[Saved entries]
..............................
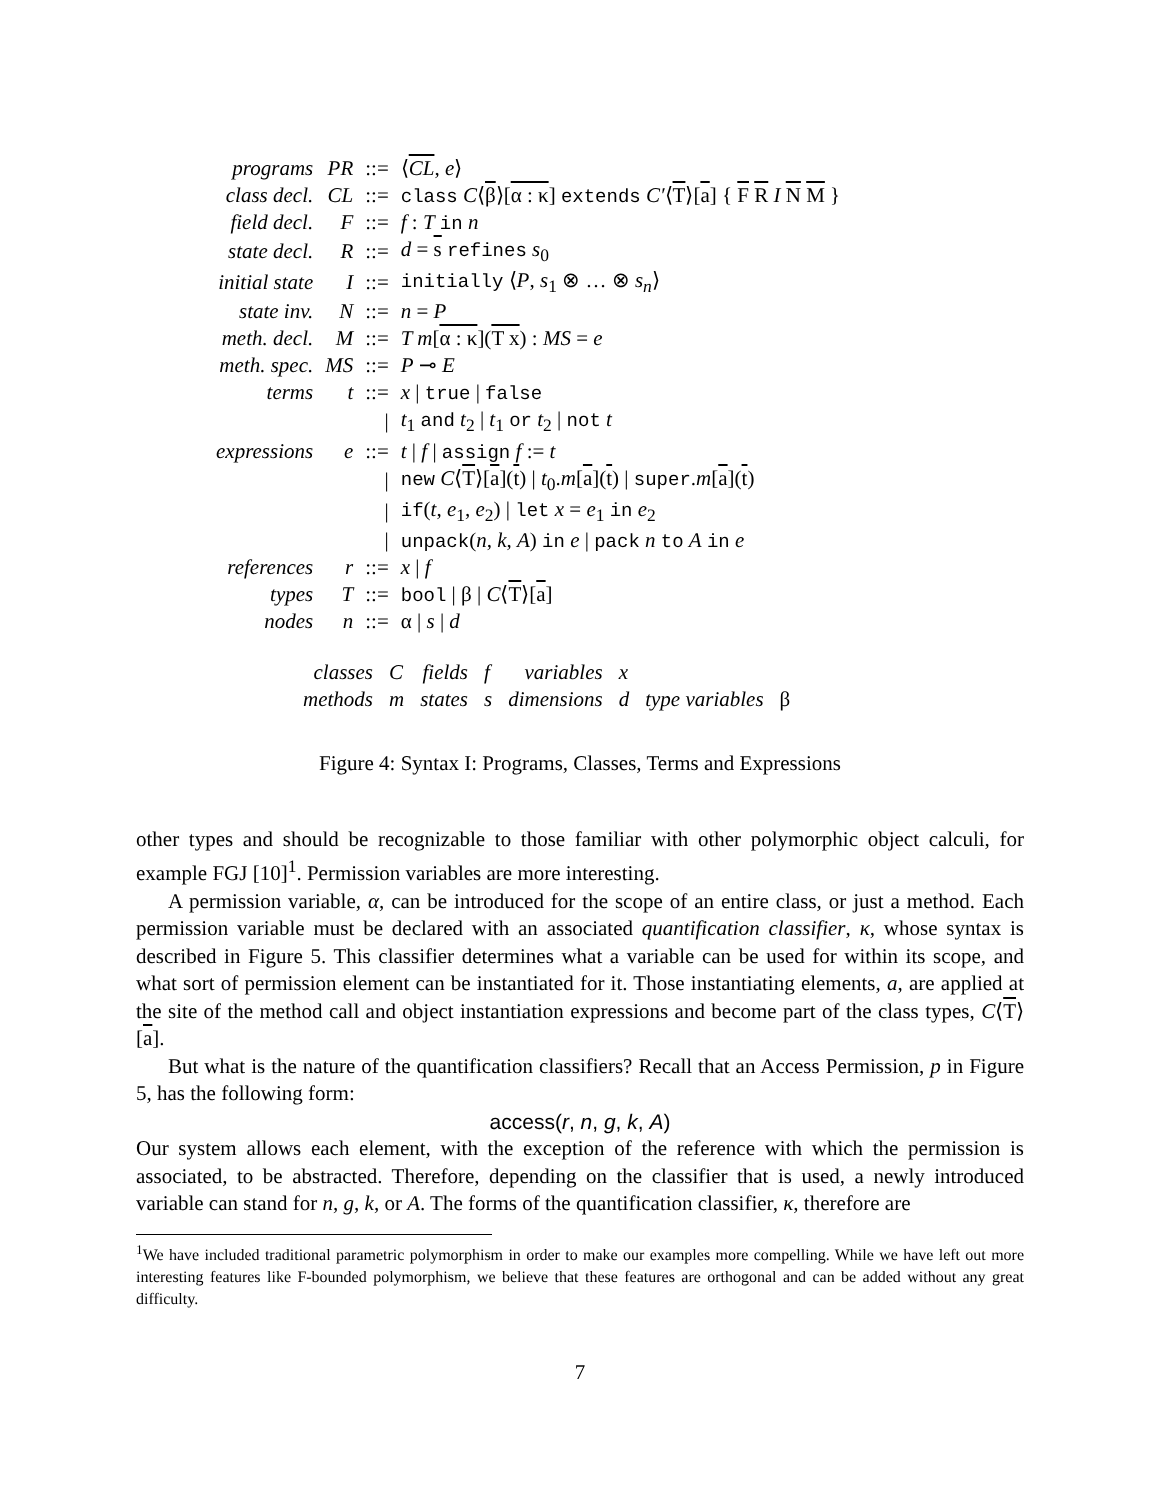| programs | PR | ::= | ⟨ CL , e ⟩ |
| class decl. | CL | ::= | class C ⟨ β ⟩[ α : κ ] extends C′ ⟨ T ⟩[ a ] { F R I N M } |
| field decl. | F | ::= | f : T in n |
| state decl. | R | ::= | d = s refines s<sub>0</sub> |
| initial state | I | ::= | initially ⟨ P , s<sub>1</sub> ⊗ … ⊗ s<sub>n</sub> ⟩ |
| state inv. | N | ::= | n = P |
| meth. decl. | M | ::= | T m [ α : κ ]( T x ) : MS = e |
| meth. spec. | MS | ::= | P ⊸ E |
| terms | t | ::= | x / true / false |
| | | / | t<sub>1</sub> and t<sub>2</sub> / t<sub>1</sub> or t<sub>2</sub> / not t |
| expressions | e | ::= | t / f / assign f := t |
| | | / | new C ⟨ T ⟩[ a ]( t ) / t<sub>0</sub>. m [ a ]( t ) / super . m [ a ]( t ) |
| | | / | if ( t , e<sub>1</sub>, e<sub>2</sub>) / let x = e<sub>1</sub> in e<sub>2</sub> |
| | | / | unpack ( n , k , A ) in e / pack n to A in e |
| references | r | ::= | x / f |
| types | T | ::= | bool / β / C ⟨ T ⟩[ a ] |
| nodes | n | ::= | α / s / d |
| classes | C | fields | f | variables | x | | |
| methods | m | states | s | dimensions | d | type variables | β |
Figure 4: Syntax I: Programs, Classes, Terms and Expressions
other types and should be recognizable to those familiar with other polymorphic object calculi, for example FGJ [10]<sup>1</sup>. Permission variables are more interesting.
A permission variable, α, can be introduced for the scope of an entire class, or just a method. Each permission variable must be declared with an associated quantification classifier, κ, whose syntax is described in Figure 5. This classifier determines what a variable can be used for within its scope, and what sort of permission element can be instantiated for it. Those instantiating elements, a, are applied at the site of the method call and object instantiation expressions and become part of the class types, C⟨T⟩[a].
But what is the nature of the quantification classifiers? Recall that an Access Permission, p in Figure 5, has the following form:
access(r, n, g, k, A)
Our system allows each element, with the exception of the reference with which the permission is associated, to be abstracted. Therefore, depending on the classifier that is used, a newly introduced variable can stand for n, g, k, or A. The forms of the quantification classifier, κ, therefore are
<sup>1</sup> We have included traditional parametric polymorphism in order to make our examples more compelling. While we have left out more interesting features like F-bounded polymorphism, we believe that these features are orthogonal and can be added without any great difficulty.
7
..............................
Task to carry out: All lines starting at the one holding "types | T |" and ending at the last line above must be output exactly, and no other line may appear.

Answer area:
| types | T | ::= | bool / β / C ⟨ T ⟩[ a ] |
| nodes | n | ::= | α / s / d |
| classes | C | fields | f | variables | x | | |
| methods | m | states | s | dimensions | d | type variables | β |
Figure 4: Syntax I: Programs, Classes, Terms and Expressions
other types and should be recognizable to those familiar with other polymorphic object calculi, for example FGJ [10]<sup>1</sup>. Permission variables are more interesting.
A permission variable, α, can be introduced for the scope of an entire class, or just a method. Each permission variable must be declared with an associated quantification classifier, κ, whose syntax is described in Figure 5. This classifier determines what a variable can be used for within its scope, and what sort of permission element can be instantiated for it. Those instantiating elements, a, are applied at the site of the method call and object instantiation expressions and become part of the class types, C⟨T⟩[a].
But what is the nature of the quantification classifiers? Recall that an Access Permission, p in Figure 5, has the following form:
access(r, n, g, k, A)
Our system allows each element, with the exception of the reference with which the permission is associated, to be abstracted. Therefore, depending on the classifier that is used, a newly introduced variable can stand for n, g, k, or A. The forms of the quantification classifier, κ, therefore are
<sup>1</sup> We have included traditional parametric polymorphism in order to make our examples more compelling. While we have left out more interesting features like F-bounded polymorphism, we believe that these features are orthogonal and can be added without any great difficulty.
7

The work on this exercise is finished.